When I read an answer, my main goal is to verify that you know what's going on. Here are some more details, mostly about what to avoid.

Make sure you answer the question that is asked.
1. If you answer another question instead of the one that's asked, you will lose substantial marks. It is especially risky to just dump memory and answer a similar question from one of the assignments. If I detect this, you will get a zero for the question. Thinking is what's important. Memory without thinking is a crime that you should try to hide if you do commit it.
2. If you answer the question and also write something correct that is not asked, you will not get any extra marks. Your marks will be based on your answer to what is asked.
3. However, if you say something off-topic that is wrong, you can definitely lose marks. To repeat, if you write a perfect answer to the question that is asked, and also write something incorrect, you will lose marks.
Vocabulary is important. A large part of this course is about communication. You must be able to deal with the subject matter using both technical terms and plain language.
Some questions on the final may ask you to state results "in plain, non-statistical language." Please do not ignore the request for plain language. Regardless of what you say, if plain language is requested then you will get zero marks if you mention the null hypothesis, or use any statistical or technical terms like, correlation, regression, ANOVA, statistically significant, factorial design, positive relationship, controlling for, and so on. Even the word "significant" (without "statistically") should be avoided; it's borderline.

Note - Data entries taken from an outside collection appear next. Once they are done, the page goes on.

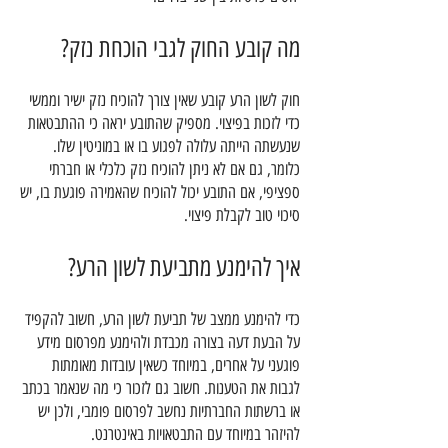
מה קובע החוק לגבי הוכחת נזק?
חוק לשון הרע קובע שאין צורך להוכיח נזק ישיר וממשי
כדי לזכות בפיצוי. מספיק שהתובע יראה כי ההתבטאות
שנעשתה הייתה עלולה לפגוע בו או במוניטין שלו.
כלומר, גם אם לא ניתן להוכיח נזק כלכלי או חברתי
ספציפי, אם התובע יכול להוכיח שהאמירה פוגעת בו, יש
סיכוי טוב לקבלת פיצוי.
איך להימנע מתביעת לשון הרע?
כדי להימנע ממצב של תביעת לשון הרע, חשוב להקפיד
על הבעת דעה בצורה מכבדת ולהימנע מפרסום מידע
פוגעני על אחרים, במיוחד כשאין עובדות מאומתות
לגבות את הטענות. חשוב גם לזכור כי מה שנאמר בכתב
או ברשתות החברתיות נחשב לפרסום פומבי, ולכן יש
להיזהר במיוחד עם התבטאויות באינטרנט.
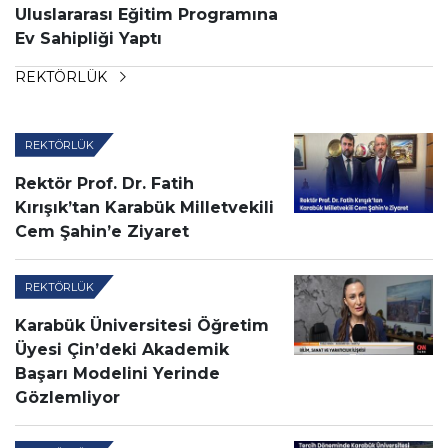
Uluslararası Eğitim Programına
Ev Sahipliği Yaptı
REKTÖRLÜK
REKTÖRLÜK
Rektör Prof. Dr. Fatih
Kırışık’tan Karabük Milletvekili
Cem Şahin’e Ziyaret
REKTÖRLÜK
Karabük Üniversitesi Öğretim
Üyesi Çin’deki Akademik
Başarı Modelini Yerinde
Gözlemliyor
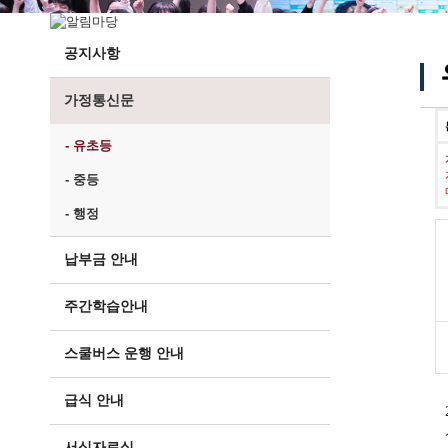
공지사항
가정통신문
- 유초등
- 중등
- 행정
납부금 안내
주간학습안내
스쿨버스 운행 안내
급식 안내
서식자료실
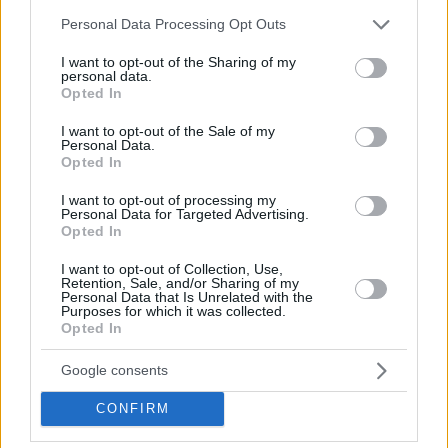
αγάλματος έξω από το American Airlines Center
, μαζί
Please note that this website/app uses one or more Google
Personal Data Processing Opt Outs
services and may gather and store information including but
και το σχέδιο αυτού που δε θα μπορούσε να ήταν
not limited to your visit or usage behaviour. You may click to
I want to opt-out of the Sharing of my
οτιδήποτε άλλο από το σήμα-κατατεθέν one-legged
personal data.
grant or deny consent to Google and its third-party tags to
fadeaway. Πλέον δε χρειάζεται κανείς να φέρνει στο νου
Opted In
use your data for below specified purposes in below Google
εκείνη τη μινιατούρα, μπορεί να δει το πραγματικό άγαλμα,
consent section.
I want to opt-out of the Sale of my
που
ξεπερνά τα 7 μέτρα σε ύψος
.
Personal Data.
Opted In
I want to opt-out of processing my
Personal Data for Targeted Advertising.
Opted In
I want to opt-out of Collection, Use,
Retention, Sale, and/or Sharing of my
Personal Data that Is Unrelated with the
Purposes for which it was collected.
Opted In
Google consents
CONFIRM
Photo credit: Getty Images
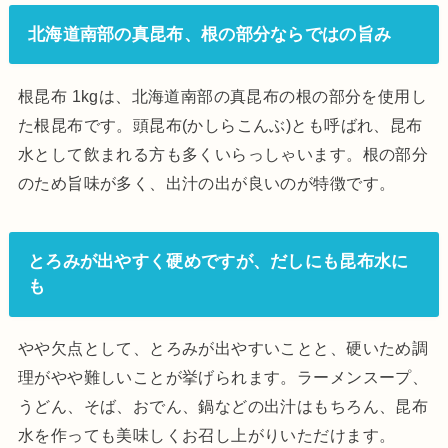
北海道南部の真昆布、根の部分ならではの旨み
根昆布 1kgは、北海道南部の真昆布の根の部分を使用し
た根昆布です。頭昆布(かしらこんぶ)とも呼ばれ、昆布
水として飲まれる方も多くいらっしゃいます。根の部分
のため旨味が多く、出汁の出が良いのが特徴です。
とろみが出やすく硬めですが、だしにも昆布水に
も
やや欠点として、とろみが出やすいことと、硬いため調
理がやや難しいことが挙げられます。ラーメンスープ、
うどん、そば、おでん、鍋などの出汁はもちろん、昆布
水を作っても美味しくお召し上がりいただけます。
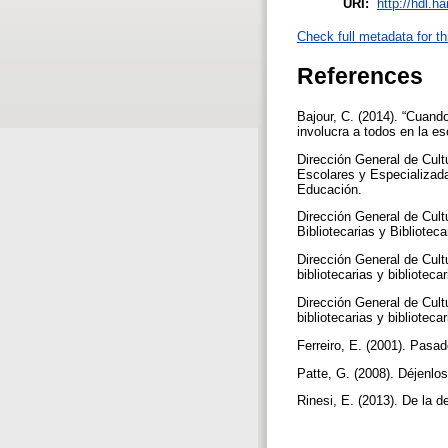
URI:
http://hdl.h
Check full metadata for th
References
Bajour, C. (2014). “Cuando
involucra a todos en la es
Dirección General de Cult
Escolares y Especializada
Educación.
Dirección General de Cult
Bibliotecarias y Bibliotec
Dirección General de Cul
bibliotecarias y bibliote
Dirección General de Cul
bibliotecarias y bibliotec
Ferreiro, E. (2001). Pasa
Patte, G. (2008). Déjenlo
Rinesi, E. (2013). De la 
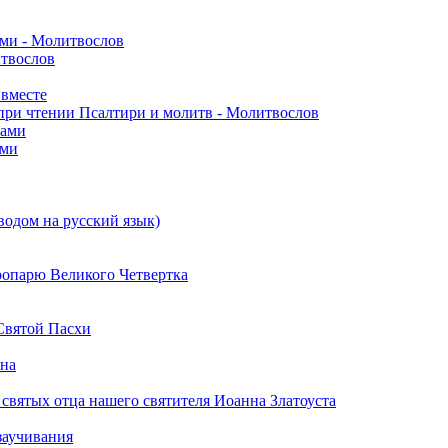
ами - Молитвослов
итвослов
 вместе
при чтении Псалтири и молитв - Молитвослов
вами
ами
водом на русский язык)
ропарю Великого Четвертка
Святой Пасхи
ина
 святых отца нашего святителя Иоанна Златоуста
заучивания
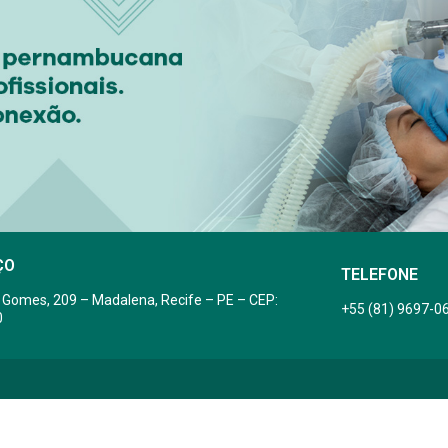
ÇO
TELEFONE
 Gomes, 209 – Madalena, Recife – PE – CEP:
+55 (81) 9697-0
0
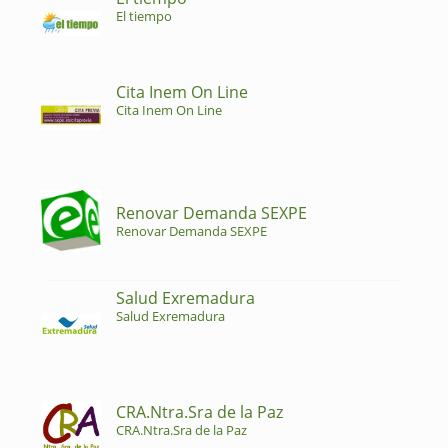
El tiempo
Cita Inem On Line
Cita Inem On Line
Renovar Demanda SEXPE
Renovar Demanda SEXPE
Salud Exremadura
Salud Exremadura
CRA.Ntra.Sra de la Paz
CRA.Ntra.Sra de la Paz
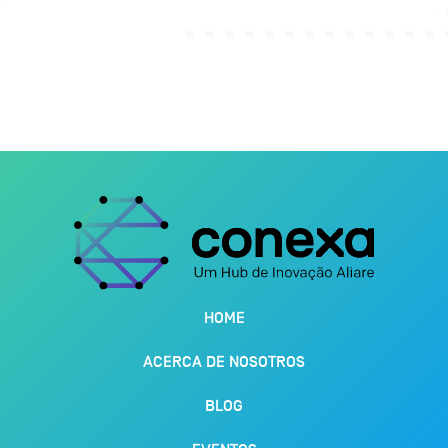
HOME
ACERCA DE NOSOTROS
BLOG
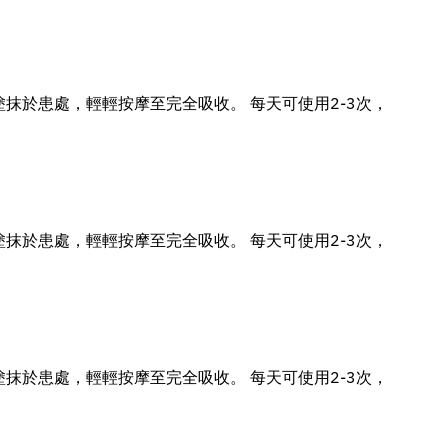
塗抹於患處，輕輕按摩至完全吸收。 每天可使用2-3次，
塗抹於患處，輕輕按摩至完全吸收。 每天可使用2-3次，
塗抹於患處，輕輕按摩至完全吸收。 每天可使用2-3次，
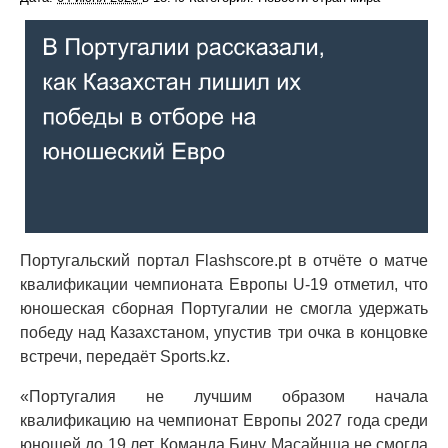
Португальский портал Flashscore.pt в отчёте о матче
квалификации чемпионата Европы U-19 отметил, что
юношеская сборная Португалии не смогла удержать
победу над Казахстаном, упустив три очка в концовке
встречи, передаёт Sports.kz.
«Португалия не лучшим образом начала
квалификацию на чемпионат Европы 2027 года среди
юношей до 19 лет. Команда Бину Масайнша не смогла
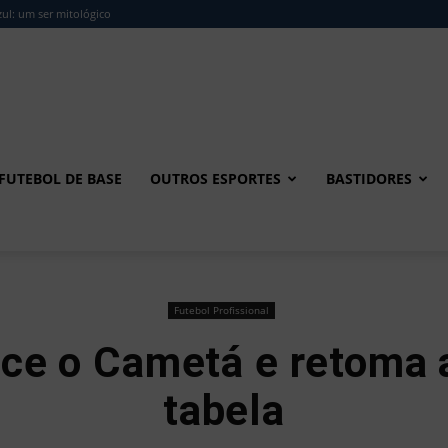
ul: um ser mitológico
FUTEBOL DE BASE
OUTROS ESPORTES
BASTIDORES
Futebol Profissional
ce o Cametá e retoma a
tabela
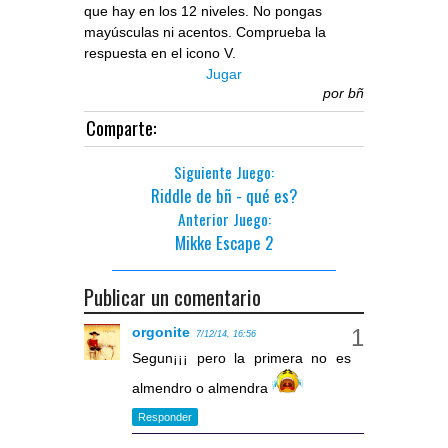
que hay en los 12 niveles. No pongas
mayúsculas ni acentos. Comprueba la
respuesta en el icono V.
Jugar
por
bñ
Comparte:
Siguiente Juego:
Riddle de bñ - qué es?
Anterior Juego:
Mikke Escape 2
Publicar un comentario
orgonite
7/12/14, 16:56
Segun¡¡¡ pero la primera no es
almendro o almendra
Responder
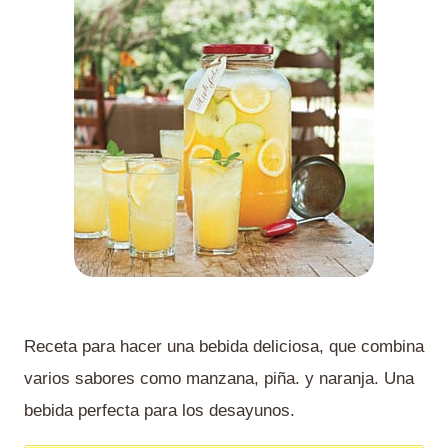
Receta para hacer una bebida deliciosa, que combina
varios sabores como manzana, piña. y naranja. Una
bebida perfecta para los desayunos.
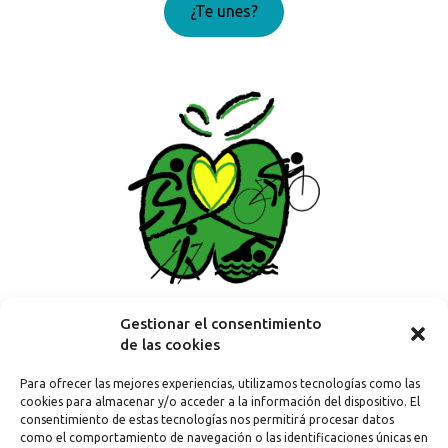
¿Te unes?
¡Genial!
Gestionar el consentimiento
de las cookies
Contacta
Para ofrecer las mejores experiencias, utilizamos tecnologías como las
cookies para almacenar y/o acceder a la información del dispositivo. El
consentimiento de estas tecnologías nos permitirá procesar datos
uniondeportivavegana@gmail.com
como el comportamiento de navegación o las identificaciones únicas en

It is also very important in describing a set of findings to say what happened! For example, do not just say that the average amount of rot in potatoes was related to temperature. Instead, say that there was more rot on average at warmer temperatures.
In a real-world situation (and in the artificial world we presently inhabit, too), you don't get part marks for an answer that (correctly) indicates a relationship is present, but does not say what it is. Imagine you are working in marketing, and you leave a voice mail that says "Consumers recalled one of the commercials better than the other one." Click. Are you trying to frustrate your boss? Are you trying to get fired?
Some professors mark by looking for the correct answer, or part of it. If they find something good, you get points for it. This can encourage a kind of shotgun strategy for writing answers. Just write everything you can think of, and maybe some of it will be what this peculiar individual is looking for.
But that strategy backfires when I mark an exam, because (except for simple numerical answers) I usually do not give marks for things that are correct; I take off marks for things that are wrong or missing. So, if a student writes a long answer that includes the correct conclusion, the wrong conclusion (based on the same information!) and something irrelevant, all I really see is the contradiction between the two conclusions, and I will probably give the answer a zero. Yet it might be that the student understands everything perfectly, but is just writing all the crazy stuff as insurance against the unlikely possibility that maybe that's what I am looking for. Let's make sure that you don't fall into this trap!